Another critical difference is that China took part in writing the provisions of the resolution, indicating that Beijing feels that North Korea’s long-range rocket launch in December and nuclear test in February made its new leader, Mr. Xi Jinping, lose face and that China has lost patience with North Korea. Pyongyang should take these facts seriously and realize that it is on the brink of complete isolation in the international community.

Around the time of the adoption of the UNSC resolution, North Korea threatened to engulf Washington in a “sea of fire” by launching a first-strike nuclear attack. It said Monday that the armistice agreement that in 1953 brought an end to hostilities in the Korean War has been scrapped. It also cut off the North-South hotline last week and abrogated the 1991 nonaggression pact with South Korea on Monday. Pyongyang should realize that such bellicose behavior will only bring greater hardship to North Korea.

It should resume the six-party talks with the U.S., China, Japan, South Korea and Russia before it is completely hamstrung by the sanctions and international criticism.

The international community, in the meantime, should make sure that the sanctions will be tight and effective. China’s role is especially important since it accounts for more than 80 percent of North Korea’s total trade.

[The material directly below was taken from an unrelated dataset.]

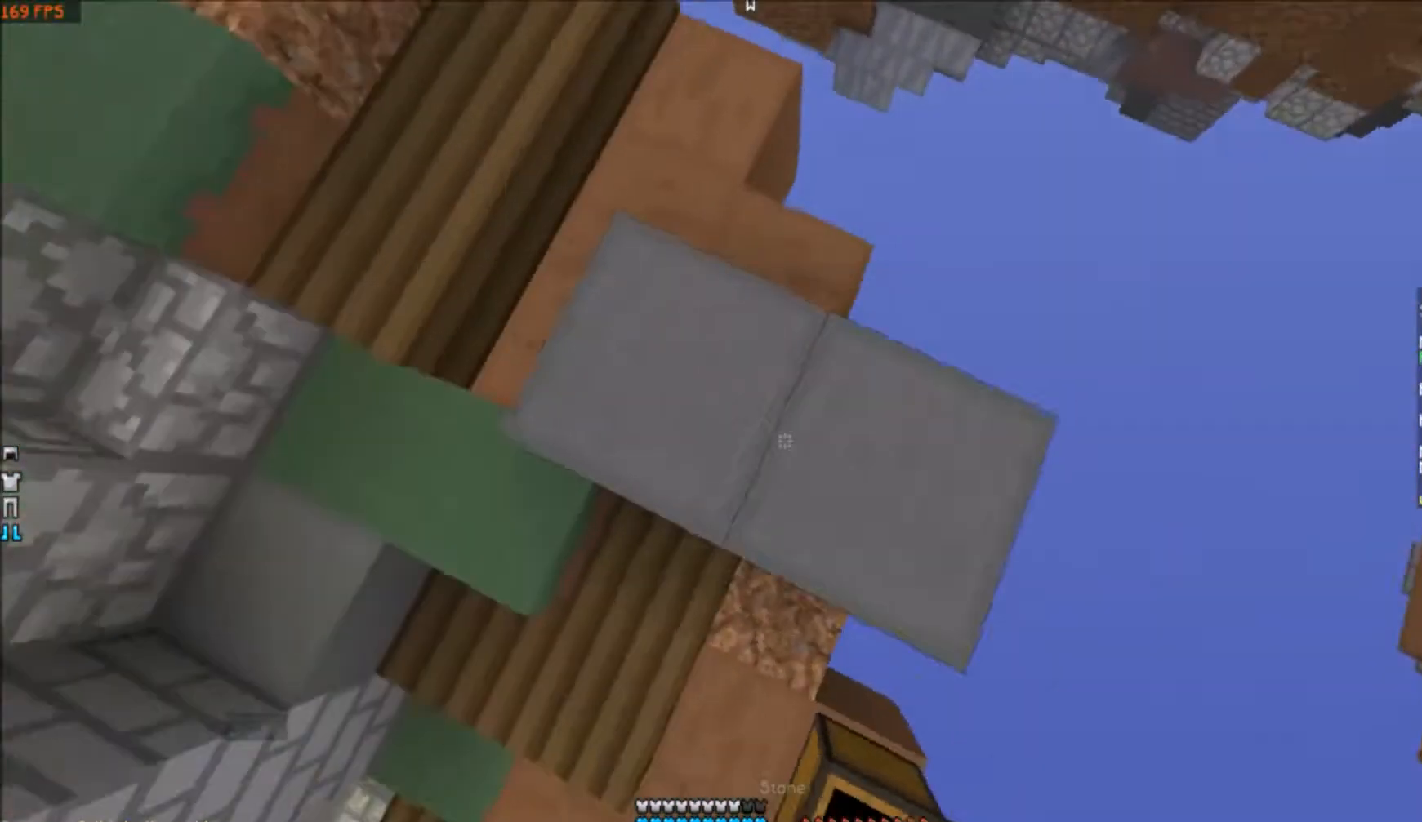
{"keys": ["d", "s"], "events": [[33, "s", "down"]]}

Full implementation of the UNSC resolution by China will deliver a strong message to North Korea. Beijing should refrain from any actions that will weaken the sanctions.

  • phu

    I don’t understand the purpose or benefit of obvious editorializing like this. Yes, of course North Korea should stop threatening nuclear war. Yes, of course sanctions should be enforced as specified. Yes, of course China should help, and of course China’s help is the most important. This offers absolutely no new or interesting information or insight, so why publish it?

  • Leon

    Because clearly Japan needs to feel like its actually worthy *something* in international politics where it has mastered the art of the proverbial ostrich with its head in the sand. Perhaps if the Japanese government ignores the issue long enough it might disappear!

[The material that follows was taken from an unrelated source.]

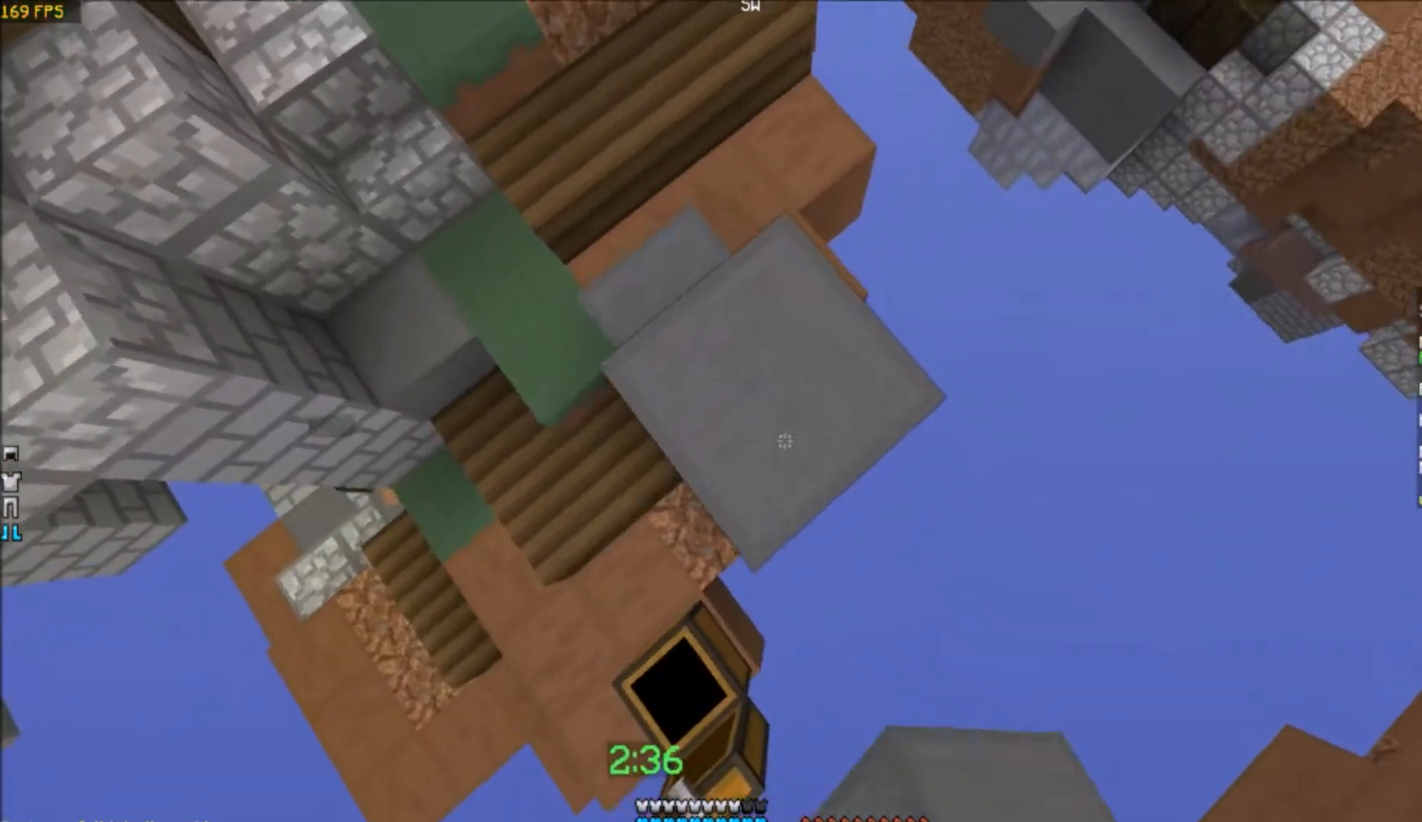
{"keys": ["d", "s"], "events": []}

    Furthermore, the plainly dull editorial of presenting the obvious “DPRK should follow UNSC resolutions” is akin to stating the base standard of “criminals should follow the law”. I suppose nothing can be as bland or as boring than stating the obvious fact that can be universally accepted by those that believe that simply writing letters of discontent at wayward nations to follow something as internationally disorganized as the United Nations.

    Perhaps once something more thought-provoking was published, let alone thought up by Japanese parliamentarians, the rest of the world might start taking Japan as a serious nation.